Censura clerical e guerra cultural

Padre Júlio Lancellotti
Foto: Rovena Rosa/Agência Brasil

O padre Júlio Lancellotti costuma utilizar as plataformas digitais para denunciar a violência e a intolerância, registrando em suas publicações o cotidiano das pessoas em situação de rua no centro da capital paulista. Por isso mesmo, tem sido alvo recorrente de ameaças e de acusações desprovidas de materialidade, numa tentativa deliberada de submetê-lo a um ambiente de linchamento moral.
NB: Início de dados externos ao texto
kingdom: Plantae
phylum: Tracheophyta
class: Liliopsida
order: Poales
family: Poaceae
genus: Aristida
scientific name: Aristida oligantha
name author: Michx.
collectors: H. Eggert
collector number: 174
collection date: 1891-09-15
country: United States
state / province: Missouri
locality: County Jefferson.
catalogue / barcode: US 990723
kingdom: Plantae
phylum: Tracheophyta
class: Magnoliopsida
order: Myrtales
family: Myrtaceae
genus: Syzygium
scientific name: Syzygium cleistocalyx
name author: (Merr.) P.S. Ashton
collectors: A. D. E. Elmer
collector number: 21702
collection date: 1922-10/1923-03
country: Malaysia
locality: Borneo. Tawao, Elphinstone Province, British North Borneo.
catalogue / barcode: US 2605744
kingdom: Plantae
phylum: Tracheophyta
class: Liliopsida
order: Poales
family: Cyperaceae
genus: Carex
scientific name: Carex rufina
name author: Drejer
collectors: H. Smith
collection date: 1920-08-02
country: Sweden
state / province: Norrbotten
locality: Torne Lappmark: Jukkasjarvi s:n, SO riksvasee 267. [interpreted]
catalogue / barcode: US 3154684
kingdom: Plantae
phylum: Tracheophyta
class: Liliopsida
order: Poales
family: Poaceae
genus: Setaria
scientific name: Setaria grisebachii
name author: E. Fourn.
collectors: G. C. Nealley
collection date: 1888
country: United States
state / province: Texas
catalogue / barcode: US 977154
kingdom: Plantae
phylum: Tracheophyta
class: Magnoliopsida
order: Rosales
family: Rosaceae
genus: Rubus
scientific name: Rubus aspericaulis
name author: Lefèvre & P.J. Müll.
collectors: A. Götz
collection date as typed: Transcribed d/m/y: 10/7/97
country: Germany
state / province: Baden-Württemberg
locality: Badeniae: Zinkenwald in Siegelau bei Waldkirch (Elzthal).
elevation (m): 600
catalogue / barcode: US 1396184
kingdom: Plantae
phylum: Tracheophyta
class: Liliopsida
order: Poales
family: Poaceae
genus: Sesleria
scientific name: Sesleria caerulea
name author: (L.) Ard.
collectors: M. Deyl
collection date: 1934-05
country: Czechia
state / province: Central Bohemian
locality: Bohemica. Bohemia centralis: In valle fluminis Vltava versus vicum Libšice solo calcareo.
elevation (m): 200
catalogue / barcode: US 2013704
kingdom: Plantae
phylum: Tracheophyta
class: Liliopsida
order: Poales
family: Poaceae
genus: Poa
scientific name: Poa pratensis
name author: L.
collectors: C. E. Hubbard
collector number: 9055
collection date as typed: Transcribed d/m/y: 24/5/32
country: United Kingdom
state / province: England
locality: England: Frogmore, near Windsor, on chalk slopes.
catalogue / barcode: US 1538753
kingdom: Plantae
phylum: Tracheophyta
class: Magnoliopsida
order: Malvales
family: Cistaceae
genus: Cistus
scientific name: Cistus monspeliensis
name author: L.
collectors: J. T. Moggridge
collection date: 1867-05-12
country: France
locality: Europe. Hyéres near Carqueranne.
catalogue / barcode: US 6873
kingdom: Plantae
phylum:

O episódio mais recente dessa ofensiva foi a carta do cardeal arcebispo de São Paulo, dom Odilo Scherer, determinando a proibição do uso das redes sociais pelo sacerdote e comunicando, inclusive, a possibilidade de sua transferência da Paróquia São Miguel Arcanjo, onde atua há mais de quatro décadas.

A decisão, amplamente considerada arbitrária, provocou forte repercussão entre religiosos e fiéis, uma vez que o padre sempre dedicou sua ação pastoral à vivência concreta dos ensinamentos de Jesus Cristo, promovendo acolhimento e cuidado às pessoas em situação de rua. Sua preocupação permanente em proteger os mais vulneráveis — especialmente aqueles que a sociedade insiste em não enxergar — tem despertado a ira de setores conservadores.

Em razão disso, o padre Júlio Lancellotti passou a ser alvo frequente de ataques de lideranças políticas alinhadas à extrema direita. Foi o que se viu, por exemplo, na iniciativa do deputado federal Junio Amaral (PL-MG), que chegou a encaminhar à Embaixada do Vaticano um abaixo-assinado pedindo o afastamento do religioso.

No mesmo sentido atua Miguel Kazam, ligado ao MBL (Movimento Brasil Livre) e com mais de 100 mil seguidores nas redes sociais, que há meses conduz uma campanha sistemática de ataques ao sacerdote e de pressão pública sobre a Igreja. Em vídeos e postagens, associa a atuação pastoral de Lancellotti a supostos desvios morais e ideológicos, misturando críticas religiosas com narrativas políticas típicas da chamada “guerra cultural”.

Essa limitação imposta ao padre Júlio Lancellotti tem nome: censura. Ao agir dessa forma, a Igreja Católica desconsidera a relevância da conexão estabelecida pelo sacerdote com mais de dois milhões de seguidores, cujas missas alcançam cerca de 15 mil visualizações a cada transmissão ao vivo. Trata-se, portanto, de um grave retrocesso democrático, por envolver diretamente a liberdade religiosa e a liberdade de expressão.

A contradição se torna ainda mais evidente quando se observa que o próprio arcebispo segue ativo nas redes sociais, mantendo no Instagram um perfil com mais de 50 mil seguidores, onde publica notícias institucionais e trechos de suas homilias.

Não há justificativa plausível para essa proibição. O padre Júlio Lancellotti é uma figura pública admirada em todo o país — e também no exterior — pelo trabalho desenvolvido ao lado dos excluídos. Outros religiosos com perfis midiáticos, verdadeiros “pop stars”, jamais foram alvo de medida semelhante.
A Arquidiocese de São Paulo, por sua vez, limita-se a afirmar que o tema foi tratado internamente entre dom Odilo e o sacerdote, recusando-se a prestar esclarecimentos públicos.

Esse enquadramento canônico imposto a um religioso cuja espiritualidade é profundamente comprometida com a dignidade humana abre um precedente perigoso: o da criminalização da ação pastoral voltada aos pobres e do diálogo com a sociedade.